Employment rates - the proportion of people of working age in work - are substantially higher in the Southeast (nearly 80%), compared with northern regions. In the Northeast the figure is just 66%.
We are also seeing significant migration from parts of the North to the more-prosperous and economically vibrant South - Britain's famously immobile workers are discovering some geographical mobility.
The 1999 mini-boom in the housing market has once more been led by London and the Southeast, where average house prices are roughly double those in the Northeast and Northwest.
Many people, confronted with the evidence of a widening north-south divide, will argue that there is a significant tortoise-and-hare quality to this debate. The South speeds away but then gets into trouble, giving the more-cautious North a chance to close the gap.
In the late 1980s, when I wrote a book called North and South, we were at one of those points where the southern hare had raced away. By 1994, when I revised the book, the northern tortoise had made up some of the difference.
So it has been throughout Britain's 20th-century economic history. In the 1930s, when coal, steel, cotton and shipbuilding were giving the North such a grim time, the South's new industries were booming. In the inter-war years, the Southeast enjoyed a massive housing boom.
We have been here before, but each time it is different. In particular, the northern tortoise never quite makes up the ground it lost during the previous boom. At each peak, the southern advantage is even bigger than it was before.
Moreover, there are forces at work which will tend to widen the divide and which are more powerful than before. The first is the increasing economic importance of the City of London, which enjoys a dominance in European financial markets out of all proportion to Britain's economic weight.
That dominance, in terms of the wealth and high-salaried employment it brings to the Southeast, is a huge factor in determining regional differences.
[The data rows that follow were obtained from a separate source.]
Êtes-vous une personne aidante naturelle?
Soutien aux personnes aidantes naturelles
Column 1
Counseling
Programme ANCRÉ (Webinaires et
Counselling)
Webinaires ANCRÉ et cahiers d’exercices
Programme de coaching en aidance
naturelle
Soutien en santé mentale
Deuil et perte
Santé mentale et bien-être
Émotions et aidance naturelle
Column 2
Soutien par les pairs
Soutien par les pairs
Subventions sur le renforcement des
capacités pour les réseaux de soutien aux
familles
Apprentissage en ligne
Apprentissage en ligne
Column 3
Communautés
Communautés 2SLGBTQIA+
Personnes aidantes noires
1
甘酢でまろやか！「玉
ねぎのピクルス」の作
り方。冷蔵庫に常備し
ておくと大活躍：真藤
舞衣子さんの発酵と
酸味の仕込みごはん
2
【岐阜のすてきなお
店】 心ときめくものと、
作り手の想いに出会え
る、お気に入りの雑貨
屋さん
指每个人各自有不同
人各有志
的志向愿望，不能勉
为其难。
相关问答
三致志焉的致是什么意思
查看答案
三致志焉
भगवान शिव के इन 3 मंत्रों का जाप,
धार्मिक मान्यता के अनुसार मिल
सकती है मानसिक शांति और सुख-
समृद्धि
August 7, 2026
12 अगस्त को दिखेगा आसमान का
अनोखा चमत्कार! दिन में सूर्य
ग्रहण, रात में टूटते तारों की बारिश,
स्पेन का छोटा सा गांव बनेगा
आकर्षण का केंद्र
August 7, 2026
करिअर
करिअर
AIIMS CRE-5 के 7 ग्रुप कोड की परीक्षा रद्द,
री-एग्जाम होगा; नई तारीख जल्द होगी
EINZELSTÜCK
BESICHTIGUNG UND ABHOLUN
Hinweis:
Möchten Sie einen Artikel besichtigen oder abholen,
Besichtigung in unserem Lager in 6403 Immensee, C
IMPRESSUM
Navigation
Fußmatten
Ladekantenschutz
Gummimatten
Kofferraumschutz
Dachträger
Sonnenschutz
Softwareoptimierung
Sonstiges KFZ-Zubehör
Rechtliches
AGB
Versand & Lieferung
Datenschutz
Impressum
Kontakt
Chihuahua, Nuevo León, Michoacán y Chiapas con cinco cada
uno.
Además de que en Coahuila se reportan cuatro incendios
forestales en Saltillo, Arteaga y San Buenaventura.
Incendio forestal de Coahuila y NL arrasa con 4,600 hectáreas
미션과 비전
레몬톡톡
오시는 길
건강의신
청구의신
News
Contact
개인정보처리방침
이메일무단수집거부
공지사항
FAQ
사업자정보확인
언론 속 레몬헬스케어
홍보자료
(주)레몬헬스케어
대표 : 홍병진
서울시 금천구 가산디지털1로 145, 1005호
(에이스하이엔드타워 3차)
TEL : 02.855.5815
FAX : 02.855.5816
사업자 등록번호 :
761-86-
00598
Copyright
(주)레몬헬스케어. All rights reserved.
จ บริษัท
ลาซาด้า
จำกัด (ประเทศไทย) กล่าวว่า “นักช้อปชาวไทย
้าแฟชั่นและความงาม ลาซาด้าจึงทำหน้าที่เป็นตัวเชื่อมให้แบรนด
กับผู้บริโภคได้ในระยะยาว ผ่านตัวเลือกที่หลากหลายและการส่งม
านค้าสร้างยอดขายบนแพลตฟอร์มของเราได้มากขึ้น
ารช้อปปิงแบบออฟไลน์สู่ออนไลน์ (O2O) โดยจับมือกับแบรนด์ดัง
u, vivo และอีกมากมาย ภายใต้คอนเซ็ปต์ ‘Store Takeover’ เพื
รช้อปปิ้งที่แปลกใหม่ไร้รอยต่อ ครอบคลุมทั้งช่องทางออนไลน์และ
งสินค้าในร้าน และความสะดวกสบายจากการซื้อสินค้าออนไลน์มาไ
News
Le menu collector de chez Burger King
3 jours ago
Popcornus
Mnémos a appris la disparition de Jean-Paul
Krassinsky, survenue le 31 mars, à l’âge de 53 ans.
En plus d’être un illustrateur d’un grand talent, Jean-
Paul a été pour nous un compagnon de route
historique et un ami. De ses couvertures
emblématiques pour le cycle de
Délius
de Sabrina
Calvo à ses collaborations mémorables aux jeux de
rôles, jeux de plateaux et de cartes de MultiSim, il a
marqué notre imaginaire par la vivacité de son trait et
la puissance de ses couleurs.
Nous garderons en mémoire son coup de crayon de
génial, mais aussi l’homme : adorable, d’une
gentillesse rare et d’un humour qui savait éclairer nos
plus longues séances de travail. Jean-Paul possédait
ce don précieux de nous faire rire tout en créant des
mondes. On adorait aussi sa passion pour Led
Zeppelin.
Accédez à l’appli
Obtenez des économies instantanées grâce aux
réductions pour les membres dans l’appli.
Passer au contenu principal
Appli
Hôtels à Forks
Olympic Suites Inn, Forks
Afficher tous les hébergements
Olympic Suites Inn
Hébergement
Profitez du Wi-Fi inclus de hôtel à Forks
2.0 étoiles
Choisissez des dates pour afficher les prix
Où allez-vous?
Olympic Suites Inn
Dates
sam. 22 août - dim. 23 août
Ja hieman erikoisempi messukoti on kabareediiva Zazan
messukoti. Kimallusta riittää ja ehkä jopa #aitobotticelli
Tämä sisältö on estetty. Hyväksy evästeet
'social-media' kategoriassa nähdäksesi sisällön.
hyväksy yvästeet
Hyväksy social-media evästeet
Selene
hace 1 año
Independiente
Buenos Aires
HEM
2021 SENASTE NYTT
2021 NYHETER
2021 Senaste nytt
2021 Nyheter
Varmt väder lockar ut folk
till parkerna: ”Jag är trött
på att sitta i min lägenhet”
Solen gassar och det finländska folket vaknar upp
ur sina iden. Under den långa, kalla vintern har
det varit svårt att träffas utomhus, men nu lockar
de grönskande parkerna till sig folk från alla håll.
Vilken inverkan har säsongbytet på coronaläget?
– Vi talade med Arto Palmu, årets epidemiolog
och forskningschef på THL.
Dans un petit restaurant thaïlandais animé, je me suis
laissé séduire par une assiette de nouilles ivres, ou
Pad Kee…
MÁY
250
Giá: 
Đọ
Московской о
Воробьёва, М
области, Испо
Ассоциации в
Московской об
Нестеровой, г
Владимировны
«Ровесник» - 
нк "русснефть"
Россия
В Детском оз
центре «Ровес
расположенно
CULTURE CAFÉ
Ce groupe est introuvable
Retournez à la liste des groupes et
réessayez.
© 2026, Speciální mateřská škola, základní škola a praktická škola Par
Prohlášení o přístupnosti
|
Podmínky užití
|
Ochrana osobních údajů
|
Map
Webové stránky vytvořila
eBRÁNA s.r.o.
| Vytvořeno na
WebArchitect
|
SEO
Bigger still, however, is the pull of Europe. The idea of Europe's pull on southern Britain is long established. When the UK joined the then European Economic Community in 1973, the talk was of a 'golden triangle' with Milan, Lyon and Birmingham at its points. Now a more popular idea is of a 'hot banana', stretching from Milan to London, and taking in northern Italy, southern Germany, southeast France, the Ruhr, the Ile de France, Belgium, the Netherlands and southeast England. In Britain, then, the hot area of the EU has moved southwards.
This does not mean that the rest of Britain misses out, just as it does not mean that Spain or Ireland fail to benefit from European integration.
What it does mean, however, is that the South's existing advantages will be bolstered by this European dimension. Britain's clogged transport system - although the channel tunnel is plainly not the only route to the Continent - will add to the relative disadvantage of the North.
If I had written this three years ago, I would also have noted the effective abandonment of regional policy. Under the present government, of course, this is no longer valid. Devolution for both Scotland and Wales, along with the coming regional development agencies, will reintroduce a significant regional element into government policy.
Will they be enough to tilt the balance back? I doubt it very much. Even supporters of regional policy would concede that its main effect, even in its heyday, was to ease the north-to-south economic flow, not prevent it. As things stand now, the challenges are far greater, and the chances of success no better. The north-south divide is enduring and, it appears, inevitable.